In the Greymouth District Court today, Judge Jane Farish awarded $110,000 per victim to the families of the 29 victims and reparation to the two survivors.
But receiver John Fisk of PricewaterhouseCoopers says Pike River Coal Ltd has only $500,000 in available funds and $156,000 in leftover insurance money.
He said that in cases where companies in receivership do not have enough money to pay compensation, the liability may have to be written off. Any fines would not even considered claimable under the creditor process.
''Any reparations become an unsecured claim against the company so if there isn't sufficient assets to pay the creditors, which is the case here, then unfortunately, there isn't money available distribute.''
Unsecured creditors are currently owed $31 million, with another $20.5m owed to Pike's major shareholder, New Zealand Oil and Gas.

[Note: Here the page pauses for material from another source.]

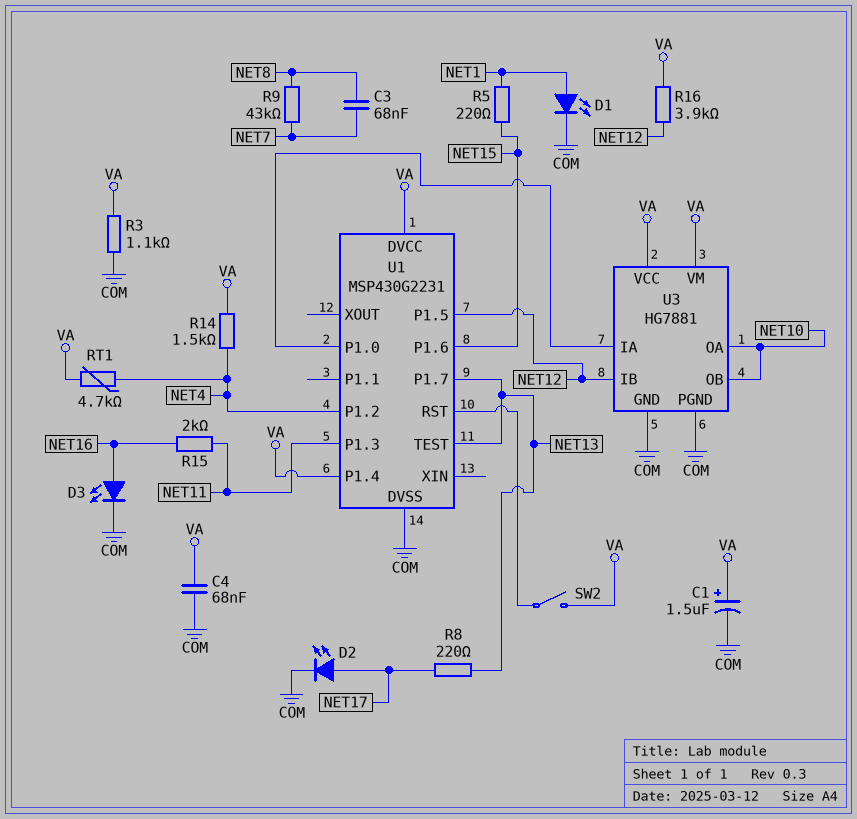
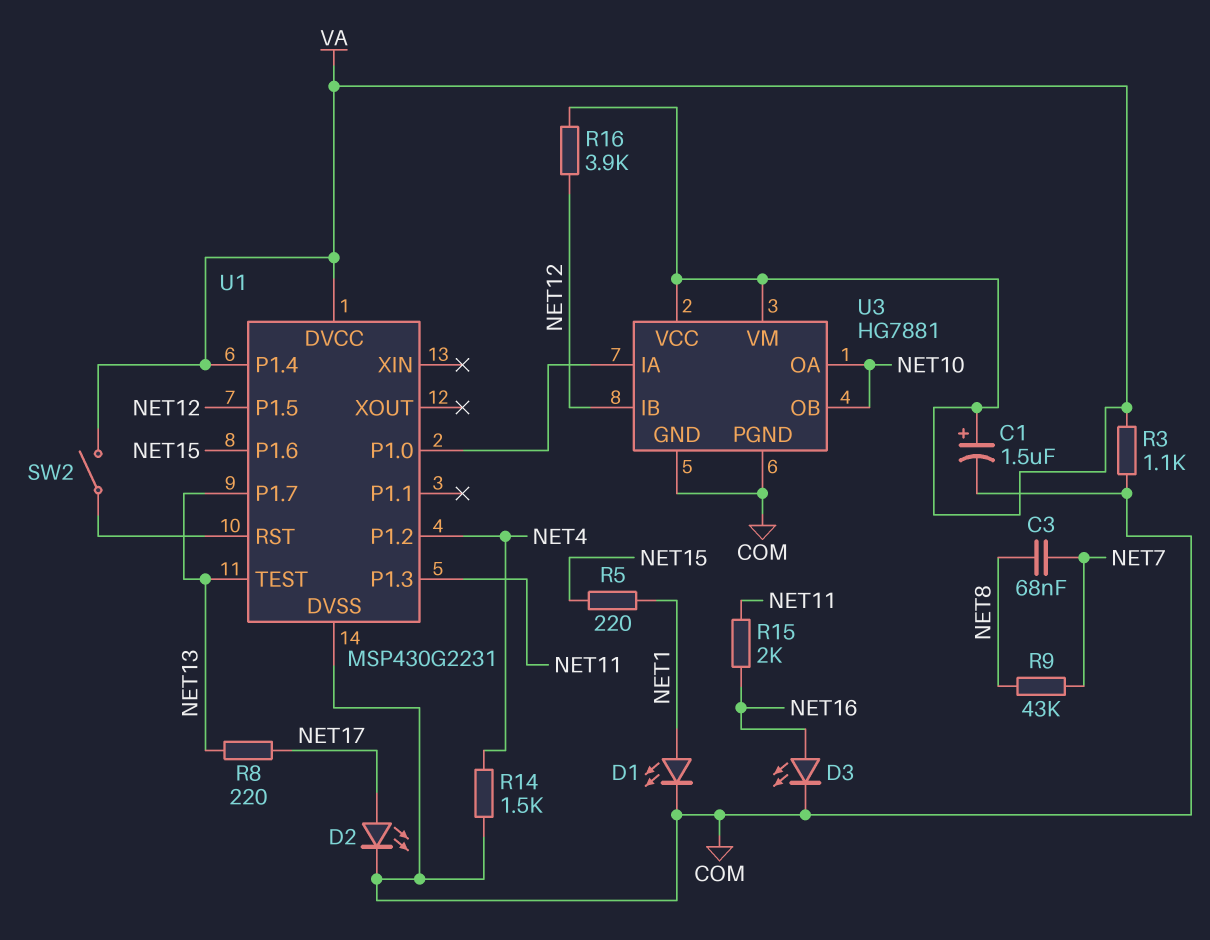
C4: 68nF (COM, VA) -> none
R14: 1.5k (NET4, VA) -> 1.5k (COM, NET4)
RT1: 4.7k (NET4, VA) -> none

Questions remain as to whether the Government might step in to provide compensation for the victims of the 2010 mining disaster now that the legal avenues have largely exhausted.

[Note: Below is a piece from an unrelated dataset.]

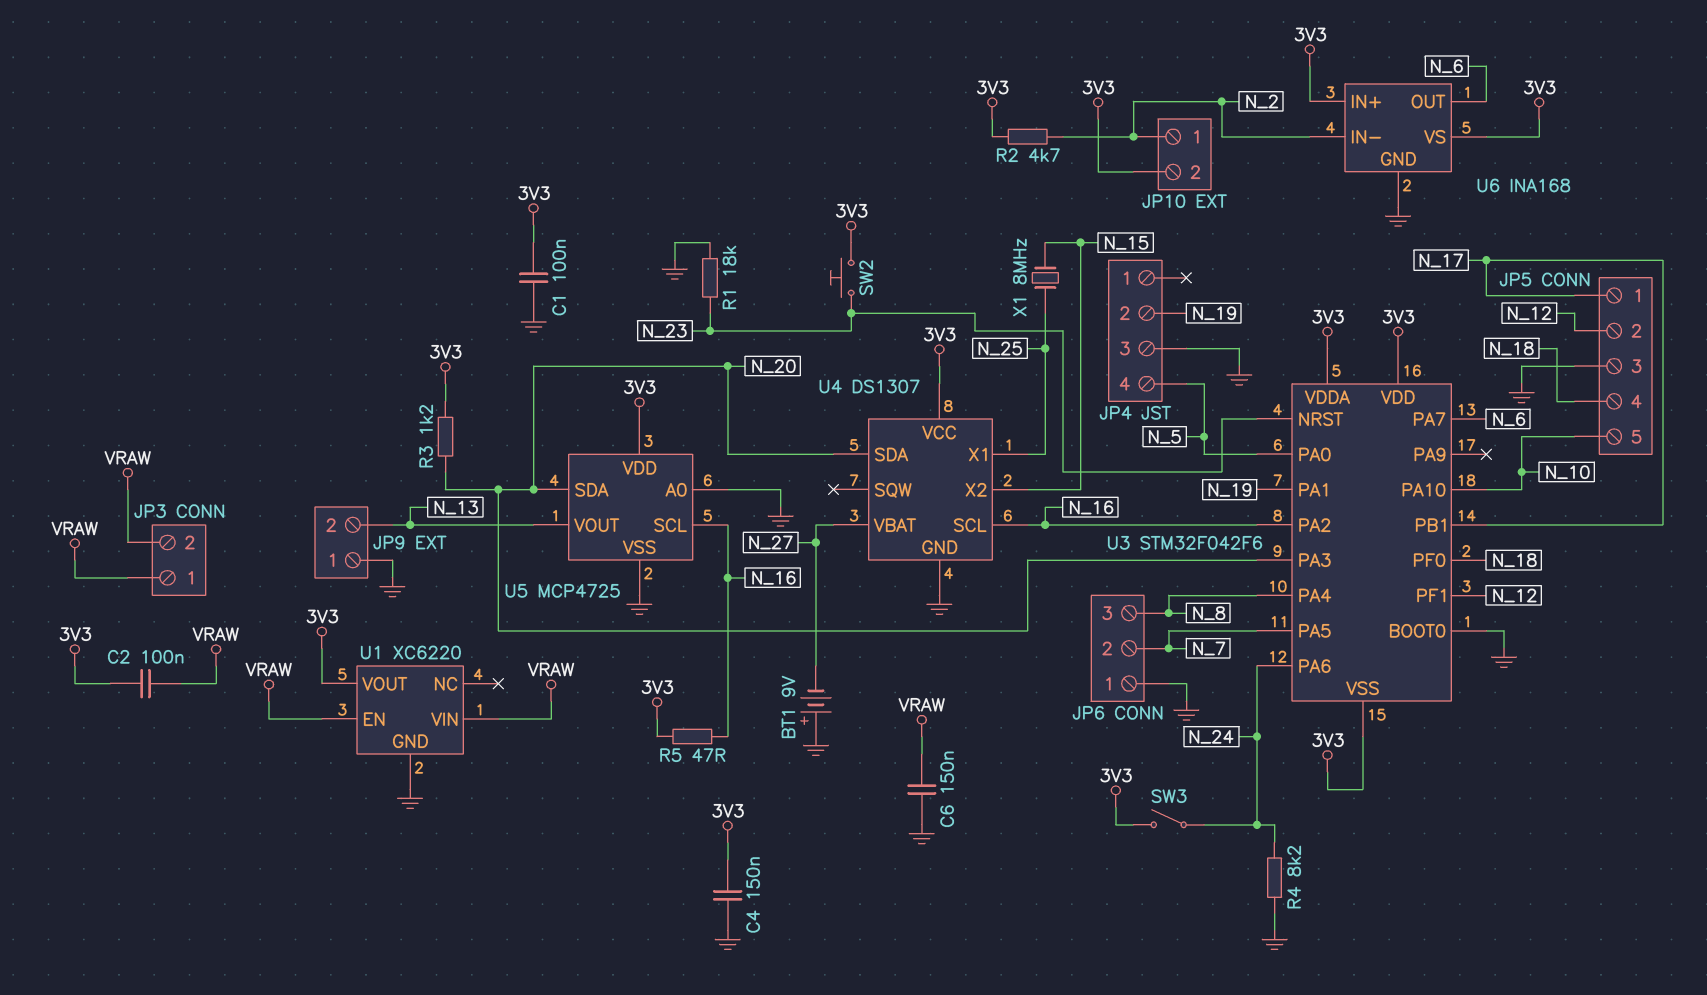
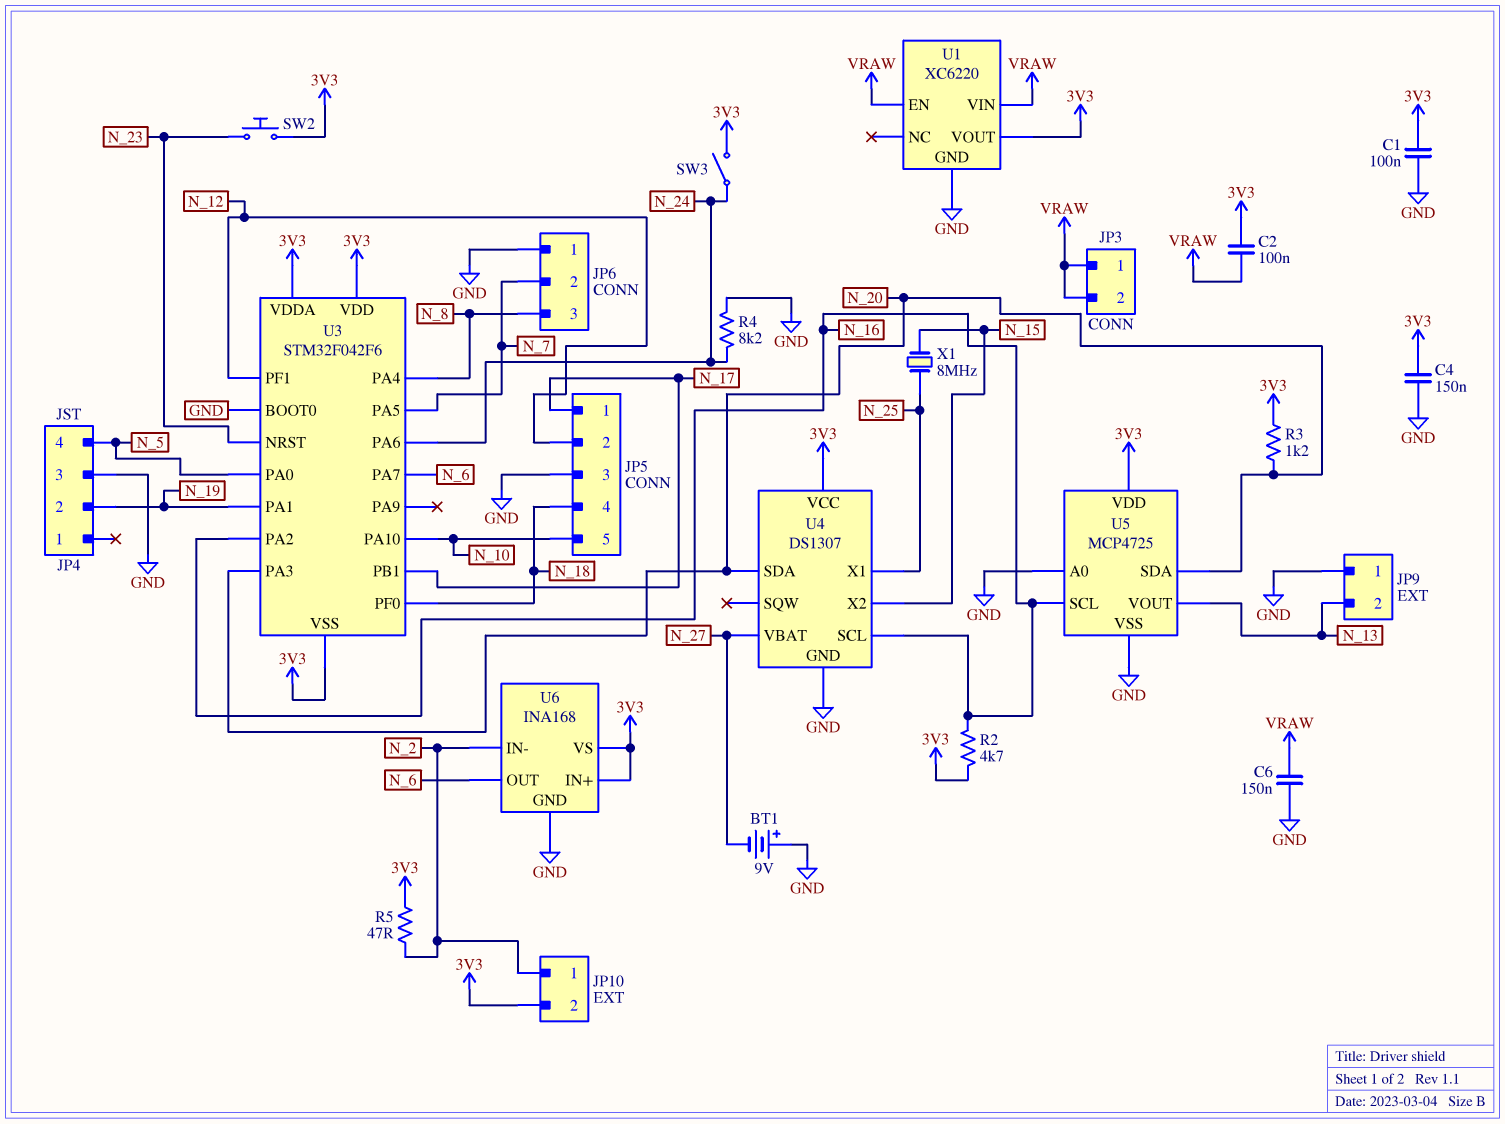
R1: 18k (GND, N_23) -> none
R2: 4.7k (3V3, N_2) -> 4.7k (3V3, N_16)
R5: 47 (3V3, N_16) -> 47 (3V3, N_2)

Fisk said in some situations, compensation can be sought against company directors. Former chief executive Peter Whitall is about to face several health and safety charges laid by the Ministry of Business, Innovation and Employment. But other directors remain uncharged.
At present he could see no avenue for the families to be paid.
''It's an unfortunate situation but that's the commercial reality of it.''
Yesterday Judge Farish said the amount left for compensation in Pike River's books was ''just ridiculous,'' considering a recent case where a worker who had lost their foot had been just afforded $40,000.
She awarded compensation at the higher end of what MBIE recommended, which was reparation between $60,000 and $125,000 for each victim's family.
Pike River has had two insurance payouts. The $156,000 referred to by the judge is left over from a public liability policy taken by the directors.
An $80m payout from a second insurance claim made by the receivers for material damage and loss of profit had been put into the company's account to pay creditors. NZOG had allowed a partial payment to unsecured creditors, Fisk said.